Storing components within the entity objects, and then doing a "for each entity, for each component, update" loop is a fairly straightforward and obvious solution. It's also not very good for cache coherency and creates problems for concurrent update scheduling.
Consider an outboard storage approach, where component instances are stored in large homogeneous lists within the subsystem that is responsible for them. For example, physics components all live in what is effectively a big std::vector<PhysicsComponent>
within the physics simulation object.
In this system, entities only store IDs (possibly simple integers) or some other similar form of reference to components that comprise the entity. In fact, it's possible (and in some cases beneficial) to take this to the Nth degree and eschew an entity object altogether, binding components together only implicitly by storing an entity ID number.
To update components, you simply update the owning system (that is, physicsSimulator.Update(deltaTime)
or similar). This update traverses each component in order and does whatever updating is needed. This is much more cache-friendly, and affords you a much coarser organization of update dependencies. This allows you to more easily reason about which systems have dependencies on the updated data from other systems and order their relative updates accordingly. It allow allows you to easily process updates for entire batches of components in parallel if you know the two relevant systems do not need to directly interact in the same frame.

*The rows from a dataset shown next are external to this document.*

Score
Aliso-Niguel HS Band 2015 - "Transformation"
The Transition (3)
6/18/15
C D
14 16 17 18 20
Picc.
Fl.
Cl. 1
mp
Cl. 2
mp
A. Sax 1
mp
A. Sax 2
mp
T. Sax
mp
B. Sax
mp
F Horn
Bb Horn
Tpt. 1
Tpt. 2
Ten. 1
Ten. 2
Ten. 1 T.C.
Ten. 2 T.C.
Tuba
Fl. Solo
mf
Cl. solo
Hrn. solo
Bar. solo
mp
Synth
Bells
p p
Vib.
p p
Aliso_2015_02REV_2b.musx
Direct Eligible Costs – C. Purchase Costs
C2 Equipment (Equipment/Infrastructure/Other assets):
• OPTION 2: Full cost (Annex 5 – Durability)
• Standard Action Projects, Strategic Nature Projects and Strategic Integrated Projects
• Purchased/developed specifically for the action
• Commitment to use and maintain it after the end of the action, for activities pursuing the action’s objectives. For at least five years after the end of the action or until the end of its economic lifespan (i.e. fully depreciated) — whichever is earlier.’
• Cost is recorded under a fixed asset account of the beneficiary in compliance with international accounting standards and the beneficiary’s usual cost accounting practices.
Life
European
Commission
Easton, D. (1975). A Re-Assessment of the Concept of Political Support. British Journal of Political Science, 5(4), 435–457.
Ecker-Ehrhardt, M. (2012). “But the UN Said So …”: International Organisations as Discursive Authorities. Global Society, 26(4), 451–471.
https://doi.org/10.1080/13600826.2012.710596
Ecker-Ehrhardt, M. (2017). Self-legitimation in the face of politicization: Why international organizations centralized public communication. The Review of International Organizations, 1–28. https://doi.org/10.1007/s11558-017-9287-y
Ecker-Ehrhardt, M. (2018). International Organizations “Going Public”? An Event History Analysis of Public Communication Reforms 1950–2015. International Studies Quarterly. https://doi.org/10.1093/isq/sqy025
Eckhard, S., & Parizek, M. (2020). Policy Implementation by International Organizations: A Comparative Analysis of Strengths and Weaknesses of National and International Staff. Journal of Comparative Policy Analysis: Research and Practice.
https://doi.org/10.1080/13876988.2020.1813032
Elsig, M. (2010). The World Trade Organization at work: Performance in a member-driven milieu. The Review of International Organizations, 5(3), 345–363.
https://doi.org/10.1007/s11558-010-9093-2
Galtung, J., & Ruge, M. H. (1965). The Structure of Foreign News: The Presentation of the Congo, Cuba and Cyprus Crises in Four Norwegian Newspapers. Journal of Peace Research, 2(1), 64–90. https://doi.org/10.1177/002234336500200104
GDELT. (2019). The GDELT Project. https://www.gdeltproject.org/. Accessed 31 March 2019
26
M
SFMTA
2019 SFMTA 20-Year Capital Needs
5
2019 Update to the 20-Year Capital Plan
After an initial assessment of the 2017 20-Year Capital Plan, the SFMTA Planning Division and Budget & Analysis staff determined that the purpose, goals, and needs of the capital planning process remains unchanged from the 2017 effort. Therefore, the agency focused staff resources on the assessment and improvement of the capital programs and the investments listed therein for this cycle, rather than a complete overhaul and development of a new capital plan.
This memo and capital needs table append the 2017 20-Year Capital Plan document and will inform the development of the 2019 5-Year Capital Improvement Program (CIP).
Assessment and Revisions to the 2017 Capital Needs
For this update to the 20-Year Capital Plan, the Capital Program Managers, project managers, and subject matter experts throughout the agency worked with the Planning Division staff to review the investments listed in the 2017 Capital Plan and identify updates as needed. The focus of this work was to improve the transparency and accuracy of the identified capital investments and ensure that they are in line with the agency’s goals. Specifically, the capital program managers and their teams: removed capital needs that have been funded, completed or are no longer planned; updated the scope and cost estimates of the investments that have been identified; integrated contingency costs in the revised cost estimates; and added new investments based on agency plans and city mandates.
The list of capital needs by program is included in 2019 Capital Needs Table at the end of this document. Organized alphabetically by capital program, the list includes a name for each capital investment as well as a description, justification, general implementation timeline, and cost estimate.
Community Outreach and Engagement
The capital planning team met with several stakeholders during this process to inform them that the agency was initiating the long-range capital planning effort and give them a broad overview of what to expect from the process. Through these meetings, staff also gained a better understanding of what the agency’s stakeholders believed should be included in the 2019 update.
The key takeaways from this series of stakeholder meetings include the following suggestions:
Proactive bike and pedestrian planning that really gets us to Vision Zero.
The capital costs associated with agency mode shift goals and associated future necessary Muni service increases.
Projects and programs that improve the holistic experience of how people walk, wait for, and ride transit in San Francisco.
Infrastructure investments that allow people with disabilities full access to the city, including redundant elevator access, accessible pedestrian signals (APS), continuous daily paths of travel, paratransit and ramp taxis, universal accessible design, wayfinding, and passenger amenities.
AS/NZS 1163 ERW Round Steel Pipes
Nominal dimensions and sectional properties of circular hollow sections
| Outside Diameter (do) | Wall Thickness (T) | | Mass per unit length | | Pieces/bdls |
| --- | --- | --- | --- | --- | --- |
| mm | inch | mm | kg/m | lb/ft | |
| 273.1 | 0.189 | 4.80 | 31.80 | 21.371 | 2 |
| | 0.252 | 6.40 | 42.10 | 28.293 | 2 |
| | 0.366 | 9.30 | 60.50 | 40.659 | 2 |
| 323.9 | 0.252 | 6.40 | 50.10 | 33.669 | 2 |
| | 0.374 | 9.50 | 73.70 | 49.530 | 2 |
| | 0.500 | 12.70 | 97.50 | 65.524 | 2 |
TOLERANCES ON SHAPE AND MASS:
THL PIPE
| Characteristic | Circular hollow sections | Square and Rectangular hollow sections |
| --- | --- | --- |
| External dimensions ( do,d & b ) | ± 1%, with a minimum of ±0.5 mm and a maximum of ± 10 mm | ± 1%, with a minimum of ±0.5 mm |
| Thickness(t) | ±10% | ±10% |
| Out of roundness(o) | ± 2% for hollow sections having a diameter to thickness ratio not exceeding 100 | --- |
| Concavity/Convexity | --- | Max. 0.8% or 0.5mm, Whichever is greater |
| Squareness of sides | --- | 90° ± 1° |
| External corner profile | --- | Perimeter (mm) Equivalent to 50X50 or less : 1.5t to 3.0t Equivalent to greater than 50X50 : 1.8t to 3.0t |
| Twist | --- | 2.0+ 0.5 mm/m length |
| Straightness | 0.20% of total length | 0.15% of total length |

Storing the entities themselves in a large tree is also not something I think you should do unless you have a really compelling need for it. It sounds like you are conflating the idea of a scene graph with the idea of your entity system: thus the assumption that every entity has a parent that ultimately leads back to a "root" entity.
This is probably a bad idea for the very same reason that (most) scene graph implementations are a bad idea: you end up with a very deep tree, the leafs of which constantly need reshuffling based on new parents or due to lifetime goods (good scene graphs tends not to be particularly deep, and do not try to include "every" object at an extremely granular level). Plus, this design will force you to find physical parents for entities that don't logically need them just because your system says everybody must be parented to the root.
A flat list of entities is a more common, and generally better, solution. I would go with that until can demonstrate a very compelling need to organize them otherwise.